Metallic Rod Equilibrium on an Inclined Plane - Detailed Solution and Interactive Quiz

Metallic Rod Equilibrium Problem

Question: A metallic rod of mass per unit length \( \lambda = 0.5\,\text{kg/m} \) is lying horizontally on a smooth inclined plane that makes an angle \( 30^\circ \) with the horizontal. The rod is prevented from sliding down by flowing a current through it in the presence of a vertical magnetic field of induction \( B = 0.25\,\text{T} \). Find the current flowing in the rod to keep it stationary.

(a) \( 7.14\,\text{A} \)

(b) \( 5.98\,\text{A} \)

(c) \( 14.76\,\text{A} \)

(d) \( 11.32\,\text{A} \)

Detailed Step-by-Step Explanation

Step 1: Determine the Gravitational Force Component
The rod has a mass per unit length \( \lambda = 0.5\,\text{kg/m} \). Thus, its weight per unit length is:

\( w = \lambda g = 0.5 \times 10 = 5\,\text{N/m} \)

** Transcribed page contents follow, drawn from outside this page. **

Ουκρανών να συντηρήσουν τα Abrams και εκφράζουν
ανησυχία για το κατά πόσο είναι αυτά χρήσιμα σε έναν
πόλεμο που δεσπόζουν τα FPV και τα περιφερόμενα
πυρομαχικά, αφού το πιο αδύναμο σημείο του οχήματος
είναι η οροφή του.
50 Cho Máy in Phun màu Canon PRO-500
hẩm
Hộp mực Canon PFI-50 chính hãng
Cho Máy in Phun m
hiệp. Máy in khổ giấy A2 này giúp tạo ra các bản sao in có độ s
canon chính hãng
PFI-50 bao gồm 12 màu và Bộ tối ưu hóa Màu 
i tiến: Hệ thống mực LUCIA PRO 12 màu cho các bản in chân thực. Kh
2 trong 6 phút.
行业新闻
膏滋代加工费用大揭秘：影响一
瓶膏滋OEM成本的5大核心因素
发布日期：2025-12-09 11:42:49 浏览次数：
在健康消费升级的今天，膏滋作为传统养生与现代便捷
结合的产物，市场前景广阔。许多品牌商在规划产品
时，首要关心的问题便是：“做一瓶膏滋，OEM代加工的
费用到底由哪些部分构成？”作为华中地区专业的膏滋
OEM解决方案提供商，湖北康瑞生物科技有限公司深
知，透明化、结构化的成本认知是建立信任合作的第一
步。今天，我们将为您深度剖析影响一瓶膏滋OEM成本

Since the plane is inclined at \( 30^\circ \), the component of the weight acting down the plane is:

\( w_{\parallel} = w \sin30^\circ = 5 \times 0.5 = 2.5\,\text{N/m} \)

Step 2: Magnetic Force on the Rod
The magnetic force on a current-carrying rod of length \( L \) in a magnetic field \( B \) is given by:

\( F_{\text{mag}} = I L B \sin\theta \)

Here, the rod is horizontal and the magnetic field is vertical, so they are perpendicular, and \( \sin90^\circ = 1 \). Thus, the total magnetic force per unit length is:

\( f_{\text{mag}} = I B \)

However, to balance the gravitational component along the inclined plane, only the component of the magnetic force along the plane is effective. If the rod is arranged so that the magnetic force makes an angle \( 30^\circ \) with the vertical, then the component along the plane is:

\( f_{\text{mag, parallel}} = I B \cos30^\circ \)

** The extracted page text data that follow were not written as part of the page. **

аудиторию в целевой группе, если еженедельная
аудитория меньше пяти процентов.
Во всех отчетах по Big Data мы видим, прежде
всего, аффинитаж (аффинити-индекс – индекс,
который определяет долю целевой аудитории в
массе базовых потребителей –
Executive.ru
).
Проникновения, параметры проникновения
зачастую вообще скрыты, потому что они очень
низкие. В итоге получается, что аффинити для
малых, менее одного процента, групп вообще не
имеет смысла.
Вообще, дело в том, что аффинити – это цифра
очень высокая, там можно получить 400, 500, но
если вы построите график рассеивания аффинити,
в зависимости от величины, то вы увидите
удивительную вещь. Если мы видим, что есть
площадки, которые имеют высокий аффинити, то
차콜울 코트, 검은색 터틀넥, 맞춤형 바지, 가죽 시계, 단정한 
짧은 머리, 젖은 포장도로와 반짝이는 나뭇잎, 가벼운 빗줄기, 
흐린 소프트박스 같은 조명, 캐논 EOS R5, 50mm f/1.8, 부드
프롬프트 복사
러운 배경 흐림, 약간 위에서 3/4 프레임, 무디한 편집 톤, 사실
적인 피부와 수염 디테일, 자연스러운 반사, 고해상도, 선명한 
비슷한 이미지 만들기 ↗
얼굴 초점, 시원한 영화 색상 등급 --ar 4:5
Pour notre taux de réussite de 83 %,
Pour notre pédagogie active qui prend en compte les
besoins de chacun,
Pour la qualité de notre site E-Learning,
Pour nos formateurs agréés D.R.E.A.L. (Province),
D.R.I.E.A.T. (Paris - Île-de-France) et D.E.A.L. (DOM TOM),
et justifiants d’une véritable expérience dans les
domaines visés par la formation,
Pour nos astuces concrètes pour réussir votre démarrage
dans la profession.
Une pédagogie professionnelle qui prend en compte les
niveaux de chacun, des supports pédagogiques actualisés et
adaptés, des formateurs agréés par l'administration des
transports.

Step 3: Equate Forces for Equilibrium
For the rod to remain stationary, the magnetic force component along the plane must balance the gravitational component:

\( I B \cos30^\circ = 2.5\,\text{N/m} \)

Solving for \( I \):

\( I = \frac{2.5}{B \cos30^\circ} \)

Substitute \( B = 0.25\,\text{T} \) and \( \cos30^\circ = \frac{\sqrt{3}}{2} \approx 0.866 \):

\( I = \frac{2.5}{0.25 \times 0.866} = \frac{2.5}{0.2165} \approx 11.54\,\text{A} \)

The closest answer among the options is (d) \( 11.32\,\text{A} \).

Final Answer: The current flowing in the rod to keep it stationary is approximately \( 11.32\,\text{A} \).